→ **Seçilmiş bölüm**:
══════
Muhtaç olduğumuz şeyleri sevmeli miyiz. Yoksa zaten sevdiğimiz şeylere mi muhtaç hissederiz. Böyle bir his insanı aciz mi yapar. Ya da işte zaten aciz varlığın tekiyiz de bunu mu kabullenemiyoruz bir türlü. İntegrali falan kabulleniyoruz ama mesela yolda gördüğümüz acayip bir tipi kabullenemiyoruz. Öğrenirken pek sorgulamıyoruz. Ama iş düşünmeye geldiğinde. Felaketiz. İyi anlamda. İşte karşıdakine güvenmek de buralarda devreye giriyor galiba. Hiç tanımadığımız insanlar bize bir şey söylese sorgulayacak olmamıza rağmen okulda hocalar acayip şeyler söylerken sorgulamıyoruz. Ne kadar çelişkiliyiz aslında ve neden böyle olmayalım. Dosdoğru olunuz. Evet biliyorum. Emredilmiş. İnanıyorum.
══════
→ **Kaynak malzeme**:
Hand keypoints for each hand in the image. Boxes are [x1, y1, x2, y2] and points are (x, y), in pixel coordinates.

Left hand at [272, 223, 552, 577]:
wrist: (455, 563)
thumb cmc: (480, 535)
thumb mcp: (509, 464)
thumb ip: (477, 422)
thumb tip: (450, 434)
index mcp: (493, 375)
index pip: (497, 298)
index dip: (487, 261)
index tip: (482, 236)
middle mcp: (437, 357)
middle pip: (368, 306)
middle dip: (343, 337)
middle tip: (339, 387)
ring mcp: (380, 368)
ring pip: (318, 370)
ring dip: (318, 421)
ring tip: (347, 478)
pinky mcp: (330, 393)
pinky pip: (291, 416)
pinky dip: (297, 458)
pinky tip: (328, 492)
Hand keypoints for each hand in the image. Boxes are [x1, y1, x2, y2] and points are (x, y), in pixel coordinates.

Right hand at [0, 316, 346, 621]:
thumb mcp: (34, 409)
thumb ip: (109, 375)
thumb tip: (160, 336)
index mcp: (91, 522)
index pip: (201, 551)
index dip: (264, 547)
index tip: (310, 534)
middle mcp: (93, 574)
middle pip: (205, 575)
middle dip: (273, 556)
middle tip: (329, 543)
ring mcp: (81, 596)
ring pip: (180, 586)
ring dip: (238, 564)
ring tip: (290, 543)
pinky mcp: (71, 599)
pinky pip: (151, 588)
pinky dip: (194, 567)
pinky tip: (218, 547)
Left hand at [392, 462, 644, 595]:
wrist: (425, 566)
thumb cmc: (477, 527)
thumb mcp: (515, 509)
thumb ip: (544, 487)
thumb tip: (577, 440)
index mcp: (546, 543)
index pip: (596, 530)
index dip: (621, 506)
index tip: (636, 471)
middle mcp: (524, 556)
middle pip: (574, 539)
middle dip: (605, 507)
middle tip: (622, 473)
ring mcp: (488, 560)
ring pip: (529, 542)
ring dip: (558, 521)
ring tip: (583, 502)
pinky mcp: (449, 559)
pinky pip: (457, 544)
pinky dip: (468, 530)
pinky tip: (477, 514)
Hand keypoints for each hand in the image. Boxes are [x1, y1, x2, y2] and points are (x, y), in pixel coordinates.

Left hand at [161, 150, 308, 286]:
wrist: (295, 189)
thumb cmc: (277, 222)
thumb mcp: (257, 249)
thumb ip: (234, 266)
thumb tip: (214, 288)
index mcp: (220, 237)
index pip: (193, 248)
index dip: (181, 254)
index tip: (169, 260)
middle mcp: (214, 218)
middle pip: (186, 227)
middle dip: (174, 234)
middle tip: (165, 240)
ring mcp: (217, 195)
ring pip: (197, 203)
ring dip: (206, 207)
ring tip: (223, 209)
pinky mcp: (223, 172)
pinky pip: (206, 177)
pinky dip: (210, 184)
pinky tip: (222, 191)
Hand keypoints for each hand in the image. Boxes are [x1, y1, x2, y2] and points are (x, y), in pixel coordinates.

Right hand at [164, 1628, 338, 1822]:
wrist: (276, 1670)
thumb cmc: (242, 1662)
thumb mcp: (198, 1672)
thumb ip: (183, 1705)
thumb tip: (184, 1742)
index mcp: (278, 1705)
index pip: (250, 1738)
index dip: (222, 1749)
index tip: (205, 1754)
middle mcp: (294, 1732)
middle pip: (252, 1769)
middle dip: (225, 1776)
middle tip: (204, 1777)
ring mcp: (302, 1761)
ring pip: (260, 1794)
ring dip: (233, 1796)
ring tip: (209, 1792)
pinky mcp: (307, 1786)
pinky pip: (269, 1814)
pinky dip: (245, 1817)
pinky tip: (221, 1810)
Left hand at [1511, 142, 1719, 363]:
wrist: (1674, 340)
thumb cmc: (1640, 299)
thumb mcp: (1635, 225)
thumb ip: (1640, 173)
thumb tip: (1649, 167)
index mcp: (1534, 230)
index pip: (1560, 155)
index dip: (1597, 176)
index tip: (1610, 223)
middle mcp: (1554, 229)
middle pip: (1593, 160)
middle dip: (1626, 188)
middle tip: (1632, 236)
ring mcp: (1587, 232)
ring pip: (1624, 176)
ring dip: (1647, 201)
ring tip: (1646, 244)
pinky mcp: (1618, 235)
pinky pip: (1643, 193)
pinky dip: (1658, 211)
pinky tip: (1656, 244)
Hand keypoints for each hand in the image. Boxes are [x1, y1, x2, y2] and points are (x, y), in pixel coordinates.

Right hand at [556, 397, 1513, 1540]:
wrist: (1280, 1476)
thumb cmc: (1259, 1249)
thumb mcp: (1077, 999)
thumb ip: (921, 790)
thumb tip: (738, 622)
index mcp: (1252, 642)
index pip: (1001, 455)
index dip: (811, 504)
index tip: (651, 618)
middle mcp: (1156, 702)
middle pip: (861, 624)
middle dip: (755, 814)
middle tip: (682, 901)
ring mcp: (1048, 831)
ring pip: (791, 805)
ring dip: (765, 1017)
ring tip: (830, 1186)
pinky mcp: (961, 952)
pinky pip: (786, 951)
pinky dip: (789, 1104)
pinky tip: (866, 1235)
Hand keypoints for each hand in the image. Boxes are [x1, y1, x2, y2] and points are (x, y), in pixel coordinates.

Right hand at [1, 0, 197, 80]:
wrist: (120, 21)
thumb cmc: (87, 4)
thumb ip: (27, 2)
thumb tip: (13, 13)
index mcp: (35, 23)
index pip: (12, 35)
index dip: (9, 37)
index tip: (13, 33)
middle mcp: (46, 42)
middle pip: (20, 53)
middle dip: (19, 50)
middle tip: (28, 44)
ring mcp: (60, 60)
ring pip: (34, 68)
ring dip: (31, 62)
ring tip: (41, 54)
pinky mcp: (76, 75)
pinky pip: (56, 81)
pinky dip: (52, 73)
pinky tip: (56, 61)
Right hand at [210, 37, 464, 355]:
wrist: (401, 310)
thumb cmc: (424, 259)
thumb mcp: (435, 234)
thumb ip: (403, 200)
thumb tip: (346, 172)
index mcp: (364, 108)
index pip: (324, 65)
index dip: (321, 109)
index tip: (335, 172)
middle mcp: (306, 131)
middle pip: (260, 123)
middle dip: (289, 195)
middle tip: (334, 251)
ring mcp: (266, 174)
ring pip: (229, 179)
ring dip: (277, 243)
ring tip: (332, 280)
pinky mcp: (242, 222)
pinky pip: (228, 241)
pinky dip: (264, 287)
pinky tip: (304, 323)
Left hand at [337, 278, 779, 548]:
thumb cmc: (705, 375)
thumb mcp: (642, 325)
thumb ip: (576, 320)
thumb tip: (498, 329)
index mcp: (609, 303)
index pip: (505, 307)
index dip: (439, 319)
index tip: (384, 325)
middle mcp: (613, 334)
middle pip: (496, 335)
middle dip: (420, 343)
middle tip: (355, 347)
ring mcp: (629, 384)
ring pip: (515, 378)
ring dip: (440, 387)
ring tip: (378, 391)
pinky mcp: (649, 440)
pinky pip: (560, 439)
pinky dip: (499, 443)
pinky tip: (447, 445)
══════
→ **Yapılacaklar**:
- 1) Sorgulama ve güven üzerine olan metne göre, okulda hocalar acayip şeyler söylerken ne yapmıyoruz?
- 2) Sorgulama ve güven üzerine olan metinden, "Muhtaç olduğumuz şeyleri" sözcüklerini içeren yerle açılıp "biliyorum. Emredilmiş. İnanıyorum." ile kapanan bölümü hiç değiştirmeden yazın.
- 3) Sorgulama ve güven üzerine olan metni, son cümlesinden sonrasını yazarak sürdürün.

→ **Alıştırma yanıtları**:
- 1) Hocaların söylediklerini sorgulamıyoruz.

- 2)
Muhtaç olduğumuz şeyleri sevmeli miyiz. Yoksa zaten sevdiğimiz şeylere mi muhtaç hissederiz. Böyle bir his insanı aciz mi yapar. Ya da işte zaten aciz varlığın tekiyiz de bunu mu kabullenemiyoruz bir türlü. İntegrali falan kabulleniyoruz ama mesela yolda gördüğümüz acayip bir tipi kabullenemiyoruz. Öğrenirken pek sorgulamıyoruz. Ama iş düşünmeye geldiğinde. Felaketiz. İyi anlamda. İşte karşıdakine güvenmek de buralarda devreye giriyor galiba. Hiç tanımadığımız insanlar bize bir şey söylese sorgulayacak olmamıza rağmen okulda hocalar acayip şeyler söylerken sorgulamıyoruz. Ne kadar çelişkiliyiz aslında ve neden böyle olmayalım. Dosdoğru olunuz. Evet biliyorum. Emredilmiş. İnanıyorum.

- 3)
Ne kadar sürede tamamlanabilir ki bu sevme işi. Başı nedir. Sonu var mıdır. Sorular sormak için yazmıyorum ama çoğu zaman da sormadan olmuyor. Bildiğim bir iki şeyden bahsedebilirim belki. Ancak bunlar da bir iddiadan öteye gitmeyecek. Zaten neden gitsin ki. Ne var ötede. Öncelikle şunu söylemeliyim. Her süreç. Dahil olduğu olayı daha detaylı hale getirir. Ya da işte olay zaten detaylıdır da sen hakkını verirsin. Hakkını vermek de öyle sanıldığı gibi bir meziyet değildir. Eğer hakkını verebiliyorsan bir işin. Sana güzel zaten. Sen zevkini alırsın. Hakkını verdiğin işten. Kimseye de bir şey olmaz. Neyse işte. Hakkını filan verdin diyelim. Başladın bir noktadan sevmeye. Nokta da sonsuzdur zaten. İlk derste bunu öğretirler. Geometride. Sen de hiç sorgulamazsın. O ayrı. İşte başladın diyelim bir noktadan. Detaylı şekilde sevdin filan böyle. Bu biraz sıkıntılı. Ya da o kadar da iyi bir şey değil. Sandığın gibi bir şey değil. Zaten sandığımız gibi olan ne var ki.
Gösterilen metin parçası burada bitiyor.